Home interior image sequences:
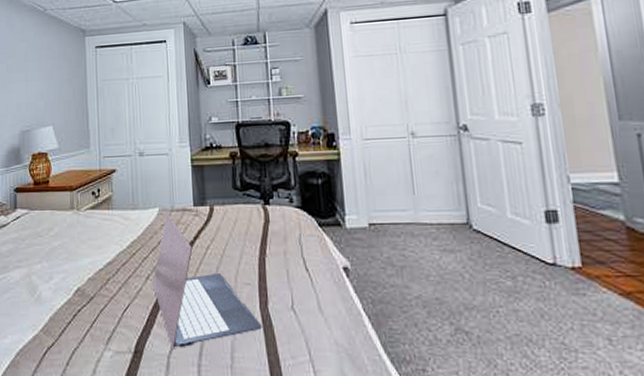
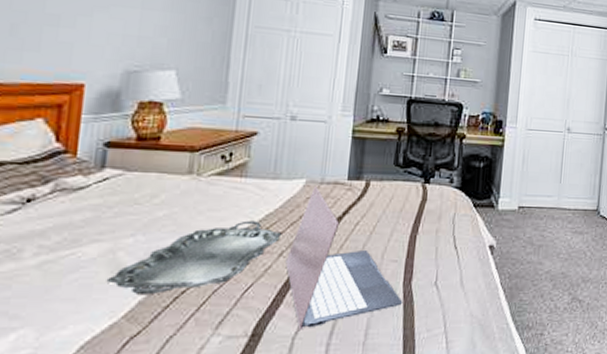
serving tray: none [27,247,146,313] -> present [106,220,282,296]

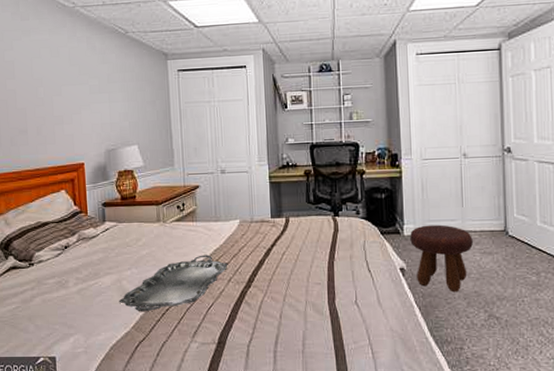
laptop: present [285,187,403,330] -> none [234,225,330,340]
footstool: none [504,200,566,273] -> present [410,224,473,292]

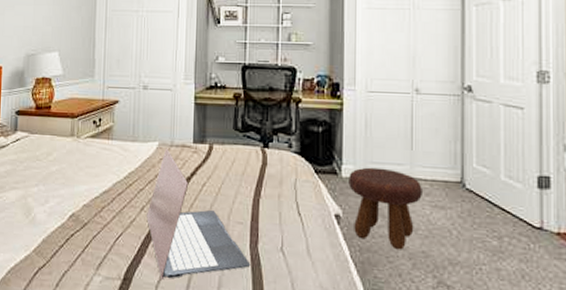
serving tray: present [118,254,228,312] -> none [21,177,142,235]
laptop: none [234,225,330,340] -> present [147,149,251,280]

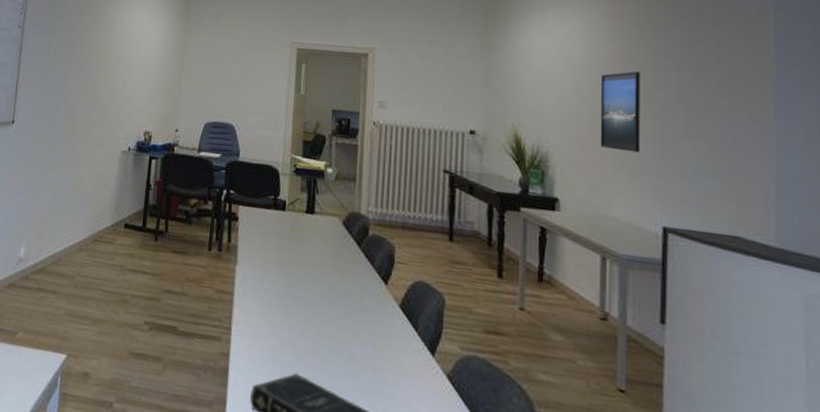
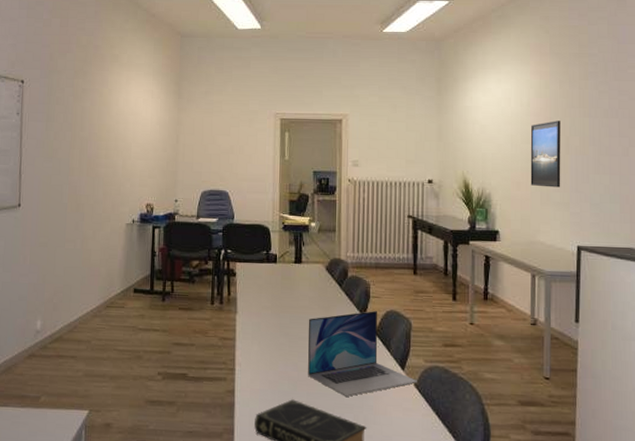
laptop: none [316,278,452,380] -> present [307,310,418,397]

# EXERCISE BRIEF
An exact copy of the lines from the one with "laptop: present [285,187,403,330]" through the end of the records: produce that and nothing more, leaving out the pictures.

# EXERCISE SOLUTION
laptop: present [285,187,403,330] -> none [234,225,330,340]
footstool: none [504,200,566,273] -> present [410,224,473,292]

serving tray: present [118,254,228,312] -> none [21,177,142,235]
laptop: none [234,225,330,340] -> present [147,149,251,280]

laptop: none [316,278,452,380] -> present [307,310,418,397]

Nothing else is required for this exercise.